桐野夏生は「東京島」を読んだっきりだったのだが。
意味不明だが即記憶に刻まれるタイトルとその膨大なボリュームにまずは興味を惹かれる。
読み始めると冒頭、なぜかジャングルを這いずり回っている主人公が、自分が今いる場所も時間も全く分かっていないらしいという極限的な状況から物語がスタートする。
そして謎の若者との偶然の出会い。なんとかコンタクトをとり言葉を交わしながら、自分が置かれている状況を把握しようと必死になるのだが、そこで主人公は自分が誰だか分からない記憶喪失状態にあることを知って愕然とする。
(物語の設定の中にとりあえず主人公を放り込んでしまう、その始まり方に、村上龍の「五分後の世界」を連想した。)
混乱している主人公に、宮古島出身の若者(昭光)が「ギンジ」という新しい名前を付けたことで、そこから自分を形成していこうとするギンジと、この「メタボラ」という物語を読み解いていく読者がシンクロし、共感し始める。
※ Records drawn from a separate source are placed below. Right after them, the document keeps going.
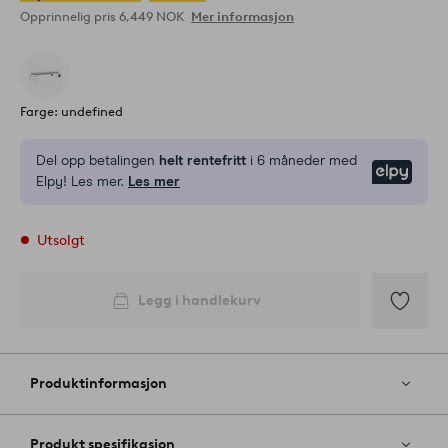
Opprinnelig pris
6,449 NOK
Mer informasjon
Farge: undefined
Del opp betalingen
helt rentefritt
i 6 måneder med
Elpy
Elpy! Les mer.
Les mer
Utsolgt
Legg i handlekurv
Legg
til
favoritter
Produktinformasjon
Produkt spesifikasjon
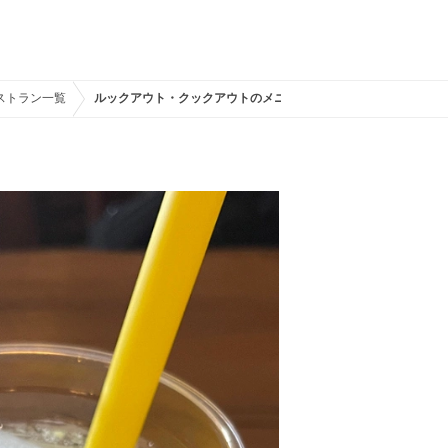
ストラン一覧
ルックアウト・クックアウトのメニュー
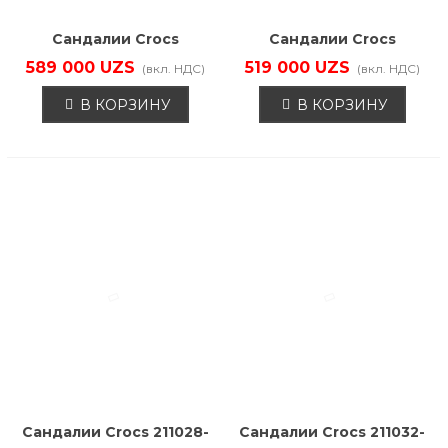
Сандалии Crocs
Сандалии Crocs
210625-410
210626-410
589 000 UZS
519 000 UZS
(вкл. НДС)
(вкл. НДС)
В КОРЗИНУ
В КОРЗИНУ
Сандалии Crocs 211028-
Сандалии Crocs 211032-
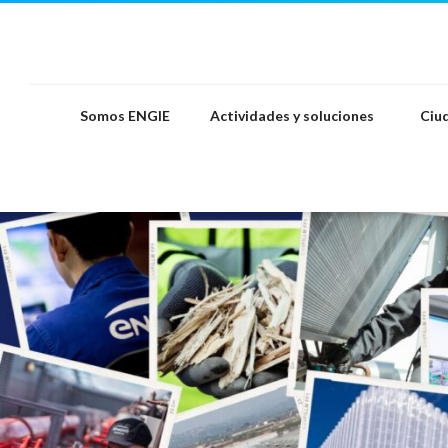
Saltar
al
contenido
Somos ENGIE
Actividades y soluciones
Ciud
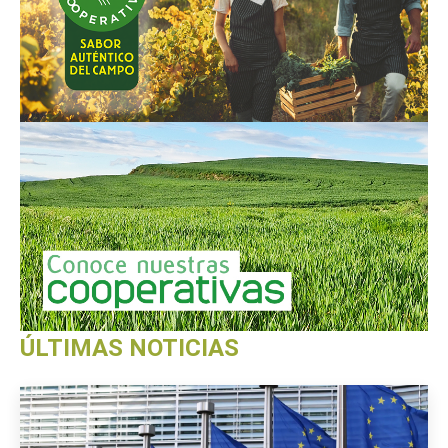
ÚLTIMAS NOTICIAS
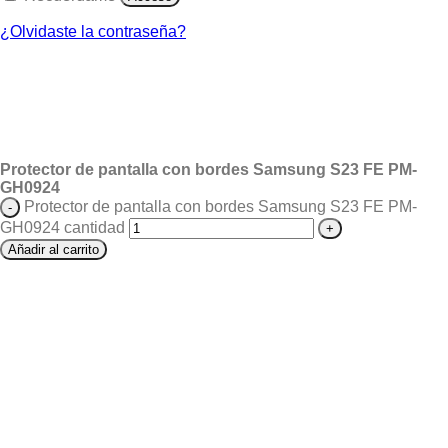
¿Olvidaste la contraseña?
Protector de pantalla con bordes Samsung S23 FE PM-
GH0924
Protector de pantalla con bordes Samsung S23 FE PM-
GH0924 cantidad
Añadir al carrito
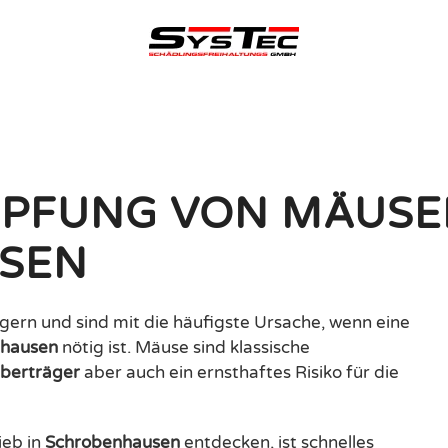
mäusebekämpfung
MPFUNG VON MÄUS
USEN
ern und sind mit die häufigste Ursache, wenn eine
nhausen
nötig ist. Mäuse sind klassische
überträger
aber auch ein ernsthaftes Risiko für die
ieb in
Schrobenhausen
entdecken, ist schnelles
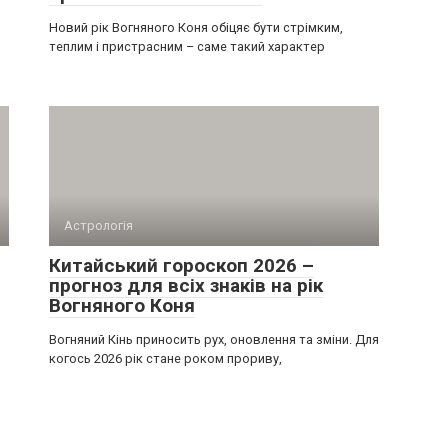
Новий рік Вогняного Коня обіцяє бути стрімким,
теплим і пристрасним – саме такий характер
Астрологія
Китайський гороскоп 2026 –
прогноз для всіх знаків на рік
Вогняного Коня
Вогняний Кінь приносить рух, оновлення та зміни. Для
когось 2026 рік стане роком прориву,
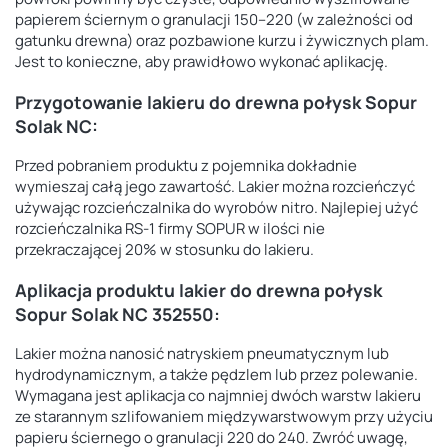
papierem ściernym o granulacji 150–220 (w zależności od
gatunku drewna)
oraz pozbawione kurzu i żywicznych plam.
Jest to konieczne, aby prawidłowo wykonać aplikację.
Przygotowanie lakieru do drewna połysk Sopur
Solak NC:
Przed pobraniem produktu z pojemnika dokładnie
wymieszaj całą jego zawartość. Lakier można rozcieńczyć
używając rozcieńczalnika do wyrobów nitro. Najlepiej użyć
rozcieńczalnika RS-1 firmy SOPUR w ilości nie
przekraczającej 20% w stosunku do lakieru.
Aplikacja produktu lakier do drewna połysk
Sopur Solak NC 352550:
Lakier można nanosić natryskiem pneumatycznym lub
hydrodynamicznym, a także pędzlem lub przez polewanie.
Wymagana jest aplikacja co najmniej dwóch warstw lakieru
ze starannym szlifowaniem międzywarstwowym przy użyciu
papieru ściernego o granulacji 220 do 240. Zwróć uwagę,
少しの停滞もさせない、このあたりの手際の良さは見事。
この何が起こってもおかしくない設定を用意し、その中で、沖縄の基地問題派遣労働者ニート問題、家族崩壊、集団自殺等、現在の日本が抱える問題点をふんだんに盛り込むチャレンジは志が高いと思うし、リアリティを得られるように細部まで表現する筆力にも唸らされる。
特に、回想の中で描かれる、連載当時大きく扱われていたであろう、搾取される派遣労働者の問題をリアルに描き、その状況に置かれた人がどのようにして追い詰められていくかを再現した章は真に迫るものがあった。
あと、なにげない会話の中で、一瞬でその場を凍り付かせるような場面の表現が見事で、女性作家ならではの内に秘めた残酷なまでの冷徹さが垣間見えた。
救いようのない物語を描きながらも、重苦しくなり過ぎないのは、主人公・ギンジと対照的に描かれる宮古のジェイクの存在が大きく、彼を通して、人間という存在は、実は社会の状況とかとはあまり関係なく、元々どうしようもなく不完全でそれゆえに愛らしくも憎らしくもあるという面を描いているからだと思う。
それゆえに、ギンジとジェイクのある種ラブストーリー的な展開に物語が収斂していくのは自然に感じられた。
とはいえ、「興味の持続」のために次から次に状況を変化させ、各テーマに焦点当てて掘り下げていかないため、やや表層的に感じられるところもあるのは、この作品が新聞連載だったからという事情によるところも大きいのだと思うが、逆にスピード感があって一気に読ませられた。
物語の終盤まで読み進めると「この話どうやって終わらせるんだ?」という不安が募ってくるが、やっぱりラストは納得のいく着地にならなかった。…いや、最後に主人公がとった行動がどうこうというよりも、そこに至るまでが性急過ぎて、ちょっと取って付けたようなエンディングに感じられてしまったのが残念。(これは「東京島」の時にも思ったことだが)

…関係ないけど、個人的にはなぜか、このラストの場面を読んで、柴田恭兵ジョニー大倉の「チ・ン・ピ・ラ」という映画のラストを思い出した。
本書のタイトルも「メ・タ・ボ・ラ」にすれば良かったのでは(笑)。